Ok, you now have a clear understanding of the end goal. You know what the outcome of the project will look like. For example, you will execute core Finance and Supply chain operations on the new ERP.

Now, identify the core team who will form the part of the Project team. For instance, you need Finance and Supply Chain Managers to own business requirements and data migration. Similarly, you may need IT Administrator to help in data extraction from the existing system.

So, work with your executive team members and vendors to design the Project team capable of delivering the quality outcome for you.

Congratulations the prerequisites to kick start ERP implementation are now complete. You are about to start the implementation.

STEP4: Start the journey

During this stage, you prepare for a solid Project launch and put robust project governance procedures in place.

1. Project kickstart

This is the exciting part. You sit with the entire project team and formally launch the project. During the launch, you must communicate:

  • The Objective of the project
  • What is expected from each Project Team member?
  • The known risk, constraints, issues
  • The high-level project plans
  • Detailed breakdown of immediate next steps on the project

Project Launch is a joint responsibility of the entire executive team. So, work with Project Managers, Business Executives, Architectures, and other senior members to prepare for a solid launch.

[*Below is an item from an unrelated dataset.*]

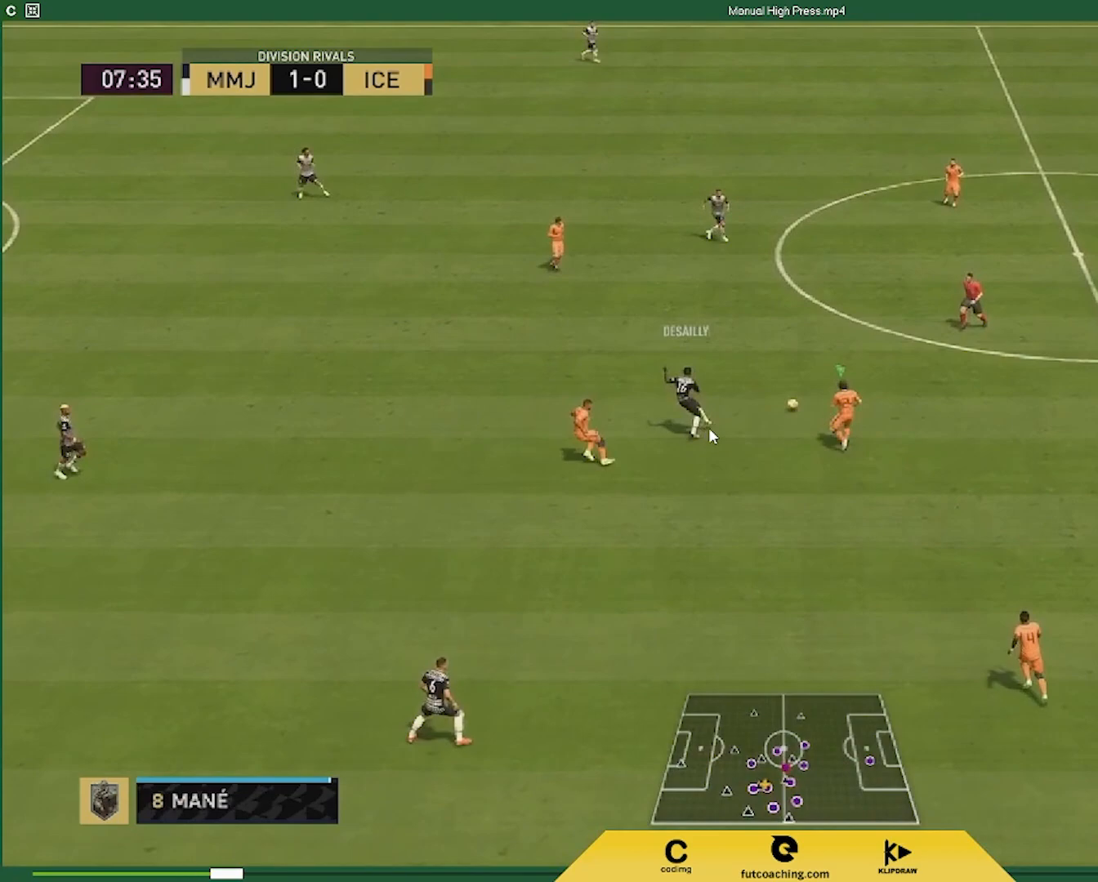
{"buttons": ["L2", "R1", "R2"], "left_stick": "down", "right_stick": "center", "events": []}
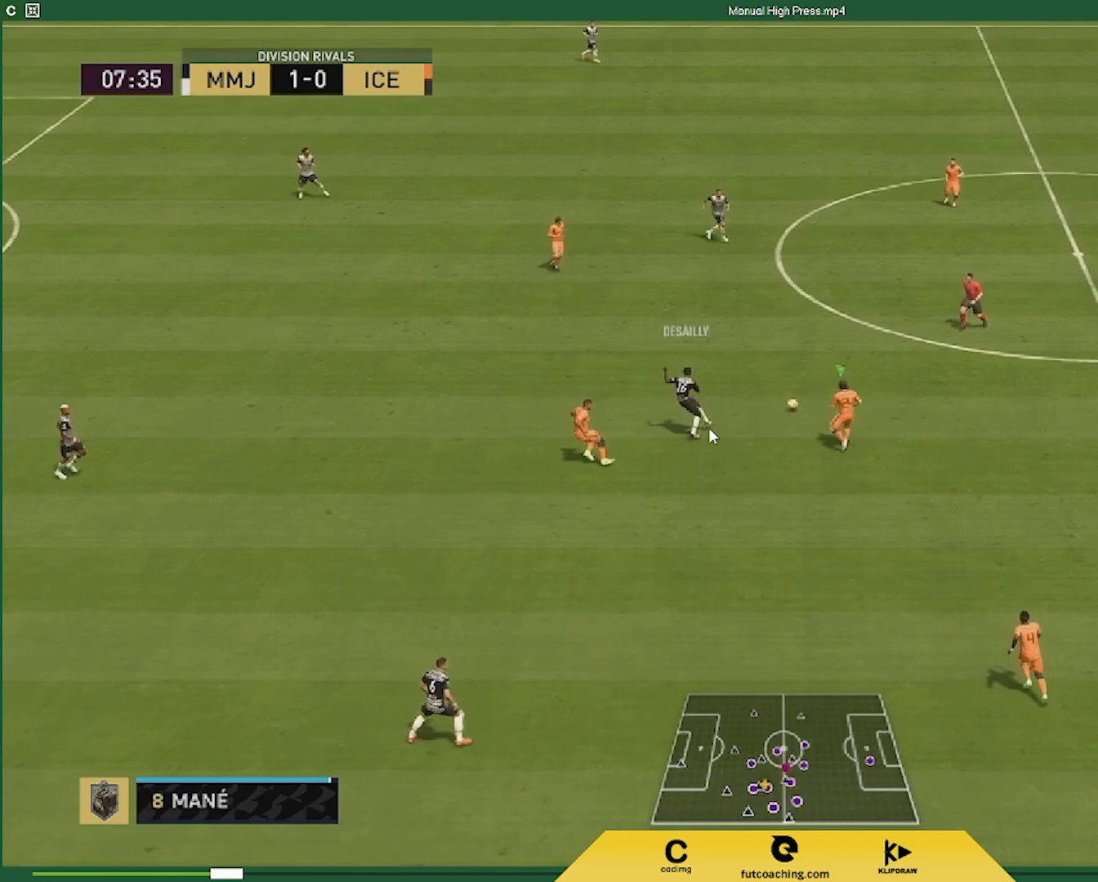
{"buttons": ["L2", "R1", "R2"], "left_stick": "down", "right_stick": "center", "events": []}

2. Monitor and control the moving parts

Throughout the project execution, you must oversee the project. Please focus on the end goal and redirect your team to it. There will be uncertainties, new information, risks, issues, and surprises. It is part of every project. Ensure the alignment and focus of your Project team towards the end goal. Your leadership and attention to detail to oversee the project is one of the leading factors of the project success.

To conclude, ERP implementations are complex. It is too easy to be distracted by what is possible—for instance, the fancy dashboard, automated workflows, mobile apps. Keep your focus on what do your business needs in the short, medium, and long term. Break the big piece of work into smaller manageable projects. Get the right people and empower them to do the necessary work and make decisions. Rigorously oversee the project execution. Sound project governance is a key to project success. So, make sure you are on the ball!

Before you jump onto something else, take some time and reflect on your past experiences of ERP implementation. What do you do differently this time?

If you are sponsoring ERP project for the first time, prepare a checklist of things to do. Seek guidance from the people who have been on this journey before. Do not reinvent, reuse instead.

I wish you all the best in your journey!